» Task directions
Only one stretch of the data below is wanted: the lines starting at the one with "ovary stained for" and ending at the one with "an IHC image", both included, given again exactly.

» Data shown
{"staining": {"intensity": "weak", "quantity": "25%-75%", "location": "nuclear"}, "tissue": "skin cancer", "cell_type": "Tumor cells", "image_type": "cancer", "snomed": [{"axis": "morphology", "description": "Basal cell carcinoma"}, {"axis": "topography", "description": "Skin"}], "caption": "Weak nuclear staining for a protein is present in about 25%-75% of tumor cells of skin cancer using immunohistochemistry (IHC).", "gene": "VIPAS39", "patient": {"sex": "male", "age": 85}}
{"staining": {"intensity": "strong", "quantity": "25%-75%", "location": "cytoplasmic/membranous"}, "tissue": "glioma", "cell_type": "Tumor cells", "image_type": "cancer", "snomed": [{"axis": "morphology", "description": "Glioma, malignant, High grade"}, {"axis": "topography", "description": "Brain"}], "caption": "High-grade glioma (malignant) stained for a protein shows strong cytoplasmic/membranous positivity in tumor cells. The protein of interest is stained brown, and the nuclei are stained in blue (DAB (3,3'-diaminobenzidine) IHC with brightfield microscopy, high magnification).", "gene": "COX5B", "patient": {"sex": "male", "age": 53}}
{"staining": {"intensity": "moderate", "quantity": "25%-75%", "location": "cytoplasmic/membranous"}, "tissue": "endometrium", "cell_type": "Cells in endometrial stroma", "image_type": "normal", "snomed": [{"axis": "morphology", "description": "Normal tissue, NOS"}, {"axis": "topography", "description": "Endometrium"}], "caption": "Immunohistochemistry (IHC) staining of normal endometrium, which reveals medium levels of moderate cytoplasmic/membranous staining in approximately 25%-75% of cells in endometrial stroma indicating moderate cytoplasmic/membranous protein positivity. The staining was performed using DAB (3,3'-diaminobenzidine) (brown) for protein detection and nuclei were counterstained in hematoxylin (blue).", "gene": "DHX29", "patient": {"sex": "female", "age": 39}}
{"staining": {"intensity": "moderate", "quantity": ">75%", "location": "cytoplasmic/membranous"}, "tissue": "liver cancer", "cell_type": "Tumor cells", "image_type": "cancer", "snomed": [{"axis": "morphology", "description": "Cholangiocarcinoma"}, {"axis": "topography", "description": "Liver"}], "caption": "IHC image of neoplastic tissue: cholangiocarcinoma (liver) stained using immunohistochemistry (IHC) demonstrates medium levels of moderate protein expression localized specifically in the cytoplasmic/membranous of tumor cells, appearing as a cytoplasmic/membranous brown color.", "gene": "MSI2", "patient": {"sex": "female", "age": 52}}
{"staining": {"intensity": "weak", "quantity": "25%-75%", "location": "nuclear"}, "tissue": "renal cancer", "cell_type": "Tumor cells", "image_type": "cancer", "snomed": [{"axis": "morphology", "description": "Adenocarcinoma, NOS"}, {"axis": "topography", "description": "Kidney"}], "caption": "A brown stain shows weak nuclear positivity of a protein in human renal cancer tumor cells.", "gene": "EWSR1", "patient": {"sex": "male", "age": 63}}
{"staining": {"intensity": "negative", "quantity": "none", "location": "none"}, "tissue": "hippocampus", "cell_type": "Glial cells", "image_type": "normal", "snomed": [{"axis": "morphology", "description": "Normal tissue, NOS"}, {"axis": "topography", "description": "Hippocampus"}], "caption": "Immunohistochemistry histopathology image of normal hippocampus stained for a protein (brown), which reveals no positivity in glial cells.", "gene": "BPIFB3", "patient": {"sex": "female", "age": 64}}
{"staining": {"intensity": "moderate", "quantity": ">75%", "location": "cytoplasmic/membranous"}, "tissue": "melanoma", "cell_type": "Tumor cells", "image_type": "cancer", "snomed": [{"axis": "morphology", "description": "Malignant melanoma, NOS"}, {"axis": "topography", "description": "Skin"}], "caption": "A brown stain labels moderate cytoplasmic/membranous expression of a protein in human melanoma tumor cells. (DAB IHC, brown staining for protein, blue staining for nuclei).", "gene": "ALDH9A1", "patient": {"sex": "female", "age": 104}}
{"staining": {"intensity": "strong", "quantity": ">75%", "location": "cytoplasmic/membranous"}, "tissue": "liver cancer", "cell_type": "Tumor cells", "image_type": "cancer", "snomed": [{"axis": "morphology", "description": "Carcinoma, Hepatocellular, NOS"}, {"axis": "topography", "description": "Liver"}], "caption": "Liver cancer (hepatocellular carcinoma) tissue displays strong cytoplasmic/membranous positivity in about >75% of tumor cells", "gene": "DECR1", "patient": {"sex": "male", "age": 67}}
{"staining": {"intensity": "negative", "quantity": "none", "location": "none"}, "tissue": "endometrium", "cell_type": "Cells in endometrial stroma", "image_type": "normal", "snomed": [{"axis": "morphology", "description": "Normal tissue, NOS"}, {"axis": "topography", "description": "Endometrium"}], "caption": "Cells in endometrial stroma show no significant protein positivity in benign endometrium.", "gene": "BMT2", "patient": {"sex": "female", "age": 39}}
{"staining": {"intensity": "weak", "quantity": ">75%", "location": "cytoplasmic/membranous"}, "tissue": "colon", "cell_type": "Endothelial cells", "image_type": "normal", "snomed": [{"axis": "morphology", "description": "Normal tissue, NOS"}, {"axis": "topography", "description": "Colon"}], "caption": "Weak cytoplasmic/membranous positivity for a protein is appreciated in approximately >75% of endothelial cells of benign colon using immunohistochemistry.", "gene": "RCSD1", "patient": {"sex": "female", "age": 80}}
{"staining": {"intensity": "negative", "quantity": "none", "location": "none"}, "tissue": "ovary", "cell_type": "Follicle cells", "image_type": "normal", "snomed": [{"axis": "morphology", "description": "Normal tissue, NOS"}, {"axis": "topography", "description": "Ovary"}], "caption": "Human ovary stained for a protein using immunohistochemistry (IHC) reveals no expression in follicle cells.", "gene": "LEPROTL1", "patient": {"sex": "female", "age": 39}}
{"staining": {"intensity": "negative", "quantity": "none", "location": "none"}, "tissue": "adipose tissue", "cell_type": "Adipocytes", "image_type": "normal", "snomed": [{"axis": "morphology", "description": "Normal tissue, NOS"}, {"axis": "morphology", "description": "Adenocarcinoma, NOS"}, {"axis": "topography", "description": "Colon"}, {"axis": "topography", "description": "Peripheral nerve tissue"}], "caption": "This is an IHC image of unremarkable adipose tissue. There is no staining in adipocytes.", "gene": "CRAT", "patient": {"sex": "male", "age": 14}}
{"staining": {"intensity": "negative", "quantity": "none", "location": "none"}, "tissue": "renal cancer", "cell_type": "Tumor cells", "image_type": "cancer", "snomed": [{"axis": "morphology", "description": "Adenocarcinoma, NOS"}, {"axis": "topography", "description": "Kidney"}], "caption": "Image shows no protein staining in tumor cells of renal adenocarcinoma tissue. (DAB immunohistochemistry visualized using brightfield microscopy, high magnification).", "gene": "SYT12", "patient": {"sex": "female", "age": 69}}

» Completed task
{"staining": {"intensity": "negative", "quantity": "none", "location": "none"}, "tissue": "ovary", "cell_type": "Follicle cells", "image_type": "normal", "snomed": [{"axis": "morphology", "description": "Normal tissue, NOS"}, {"axis": "topography", "description": "Ovary"}], "caption": "Human ovary stained for a protein using immunohistochemistry (IHC) reveals no expression in follicle cells.", "gene": "LEPROTL1", "patient": {"sex": "female", "age": 39}}
{"staining": {"intensity": "negative", "quantity": "none", "location": "none"}, "tissue": "adipose tissue", "cell_type": "Adipocytes", "image_type": "normal", "snomed": [{"axis": "morphology", "description": "Normal tissue, NOS"}, {"axis": "morphology", "description": "Adenocarcinoma, NOS"}, {"axis": "topography", "description": "Colon"}, {"axis": "topography", "description": "Peripheral nerve tissue"}], "caption": "This is an IHC image of unremarkable adipose tissue. There is no staining in adipocytes.", "gene": "CRAT", "patient": {"sex": "male", "age": 14}}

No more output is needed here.